7. Bakas, S., et al., Advancing The Cancer Genome Atlas glioma MRI collections with expert segmentation labels and radiomic features. Scientific Data, 2017. 4: p. sdata2017117.

8. Tibshirani, R., Regression shrinkage and selection via the lasso. Journal of the Royal Statistical Society. Series B (Methodological), 1996: p. 267-288.

9. Cortes, C. and V. Vapnik, Support-vector networks. Machine learning, 1995. 20(3): p. 273-297. 10. Kohavi, R. A study of cross-validation and bootstrap for accuracy estimation and model selection. in Ijcai. 1995. Stanford, CA.

Figures

The workflow of the GOS prediction model. Quantitative features are extracted from the MRI images, and then Lasso is applied for feature selection. SVM is employed for the short-survivors and long-survivors group classification. Finally, ten-fold cross-validation is used for evaluating the model.

Table.1. shows the significant group-level different feature numbers for different tumor sub-regions. And L4 accounts more significant features which may indicate that the GD-enhancing tumor region may have crucial impact on the glioma survival.
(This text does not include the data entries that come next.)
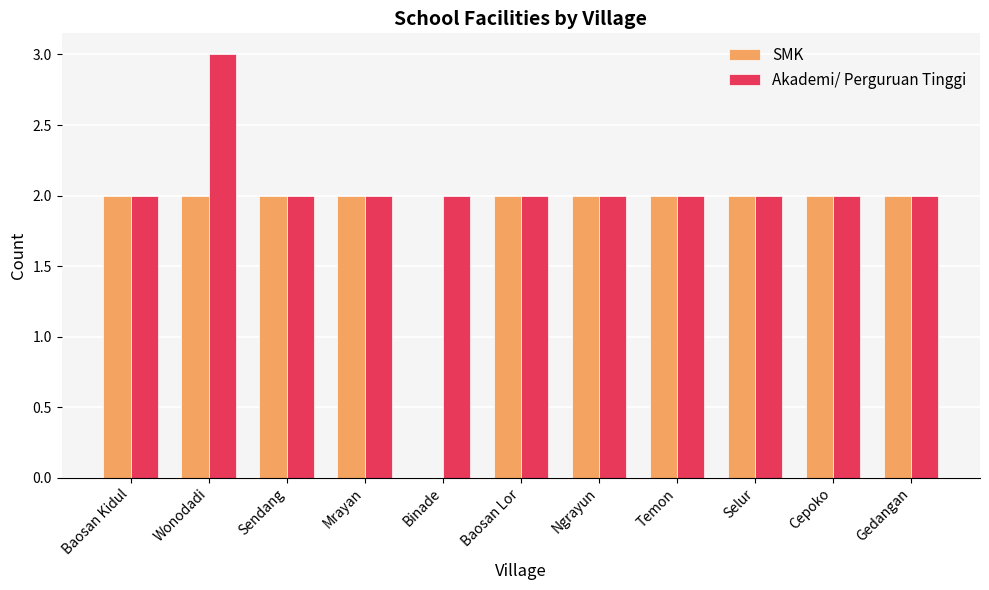

How many Akademi/ Perguruan Tinggi values are between 2 and 3?

11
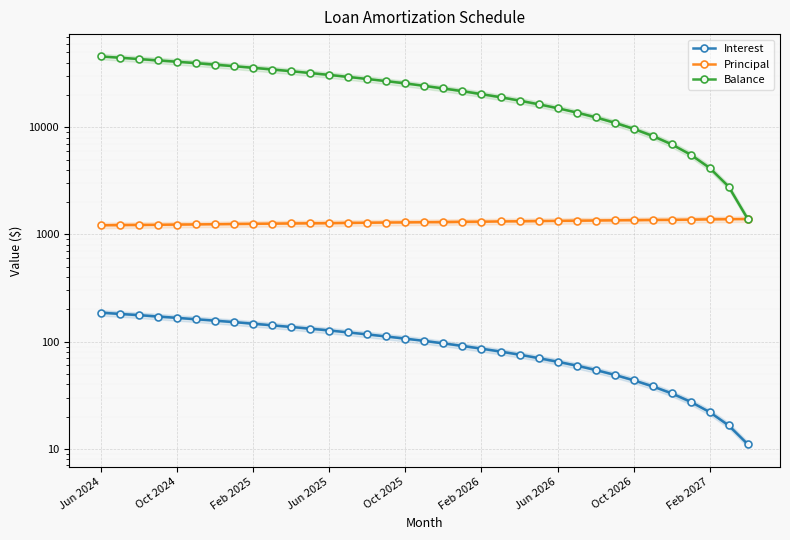

Which has a higher value, 30 or 32?

30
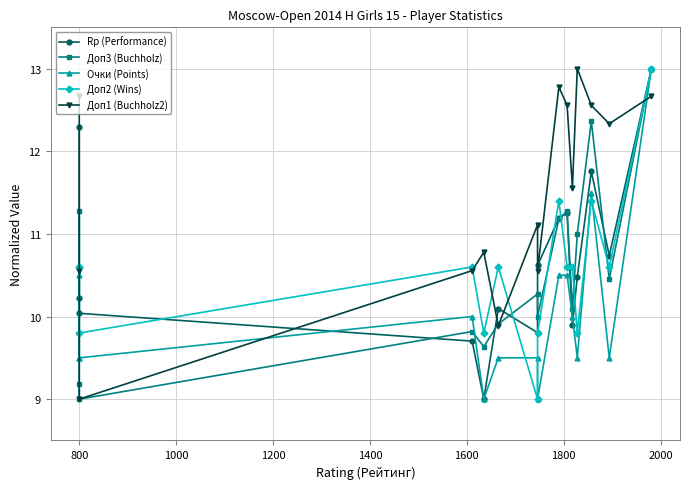

Which series has the largest range (max minus min)?

Rp (Performance)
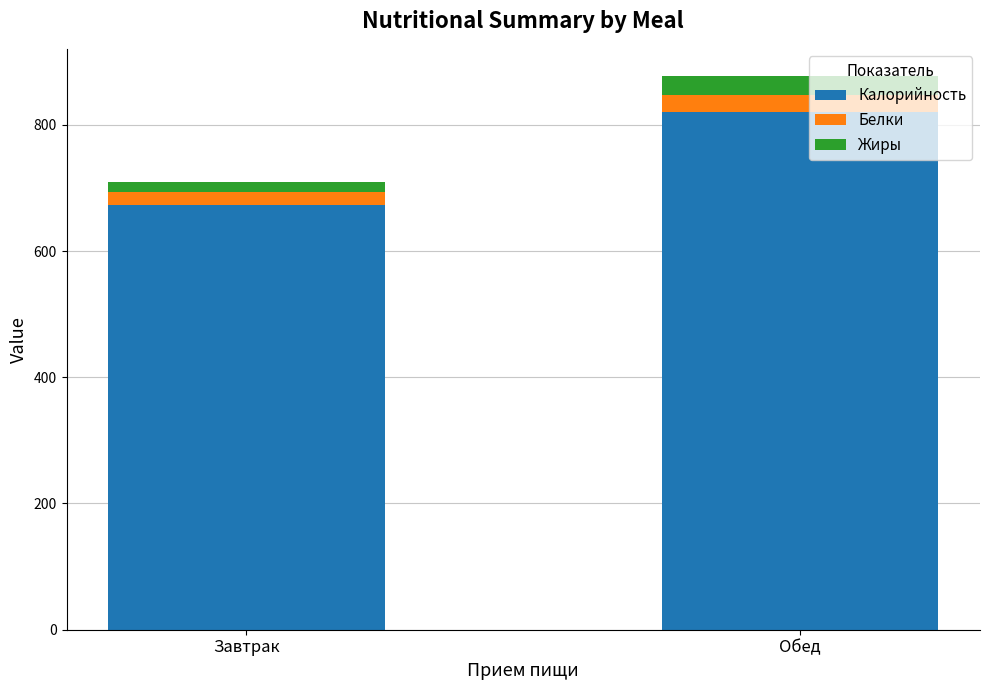

What is the sum of the Калорийность values at Обед and Завтрак?

1492.7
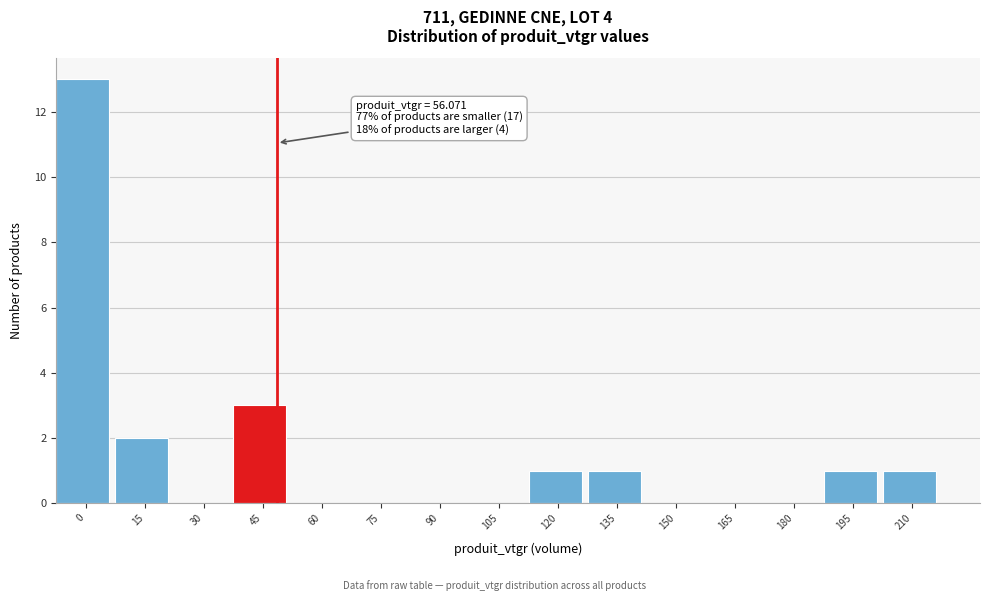

Reading left to right, list all the values displayed in this chart.

0=13	15=2	30=0	45=3	60=0	75=0	90=0	105=0	120=1	135=1	150=0	165=0	180=0	195=1	210=1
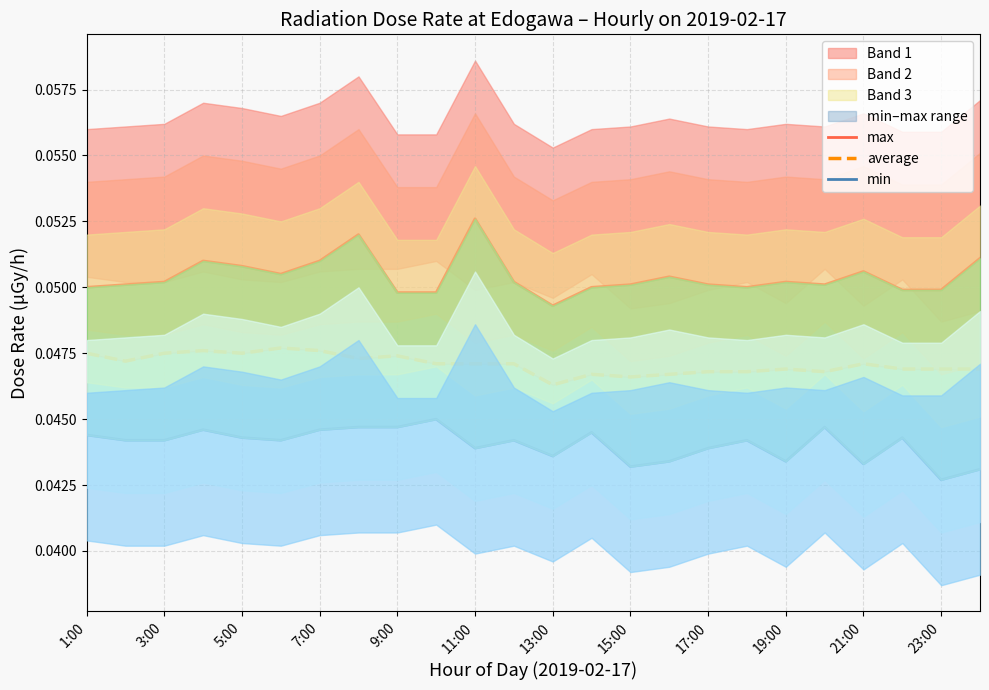

True or false: min has a value of 0.0 at 3:00.

True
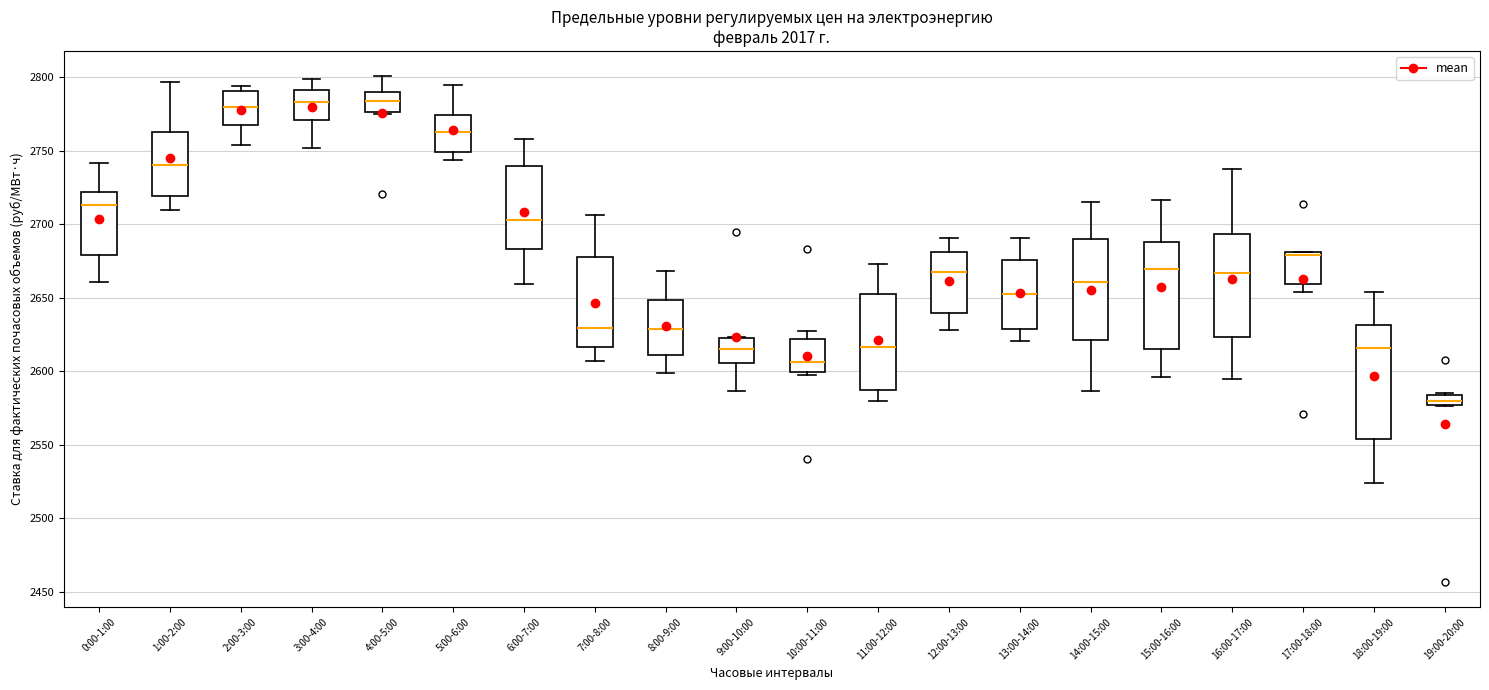

Where is the upper edge of the box for 10:00-11:00 on the y-axis? The values are not printed on the chart, so give them approximately, as read against the axis.

2620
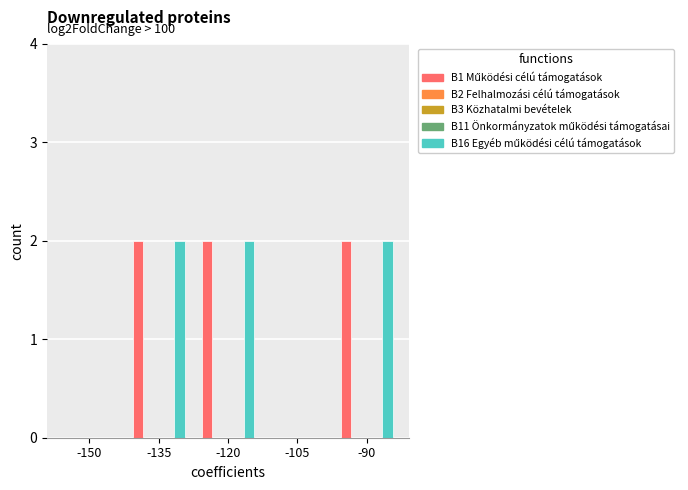

Reading right to left, transcribe all the data shown in this chart.

B1 Működési célú támogatások: -90=2	-105=0	-120=2	-135=2	-150=0
B2 Felhalmozási célú támogatások: -90=0	-105=0	-120=0	-135=0	-150=0
B3 Közhatalmi bevételek: -90=0	-105=0	-120=0	-135=0	-150=0
B11 Önkormányzatok működési támogatásai: -90=0	-105=0	-120=0	-135=0	-150=0
B16 Egyéb működési célú támogatások: -90=2	-105=0	-120=2	-135=2	-150=0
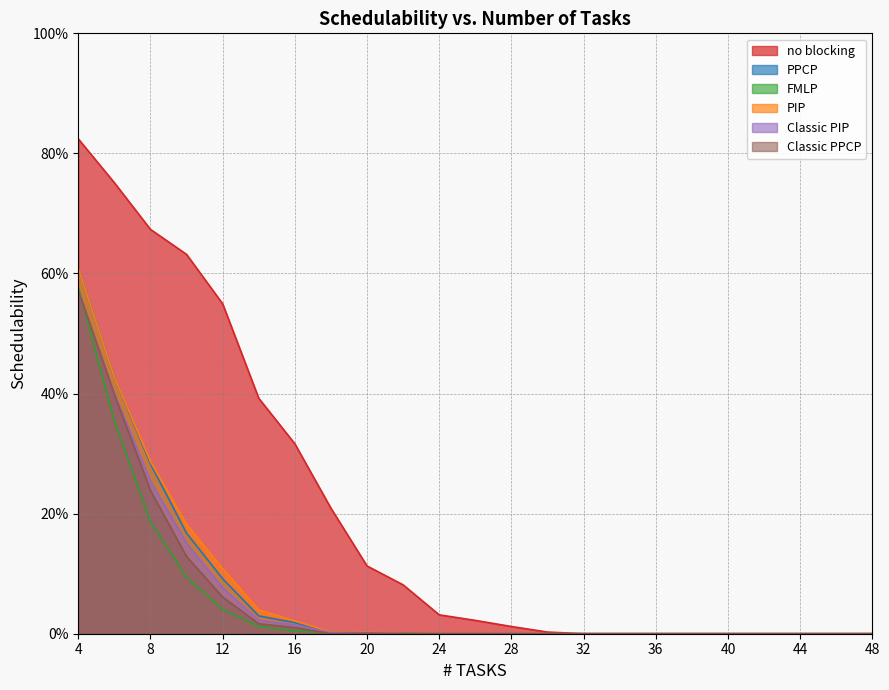

What is the maximum value for no blocking?

0.8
In the follow research, we will design more features for L4, meanwhile, the correlation between the feature types (e.g. First-order, GLCM) as well as the MRI modalities with the glioma survival will also be explored to contribute to the feature design.

From Table.2. we can see the with the SVM classifier on the lasso selected feature, the precision is average 0.876 and the F1-measure is average 0.861, which achieve high classification result for the GOS prediction.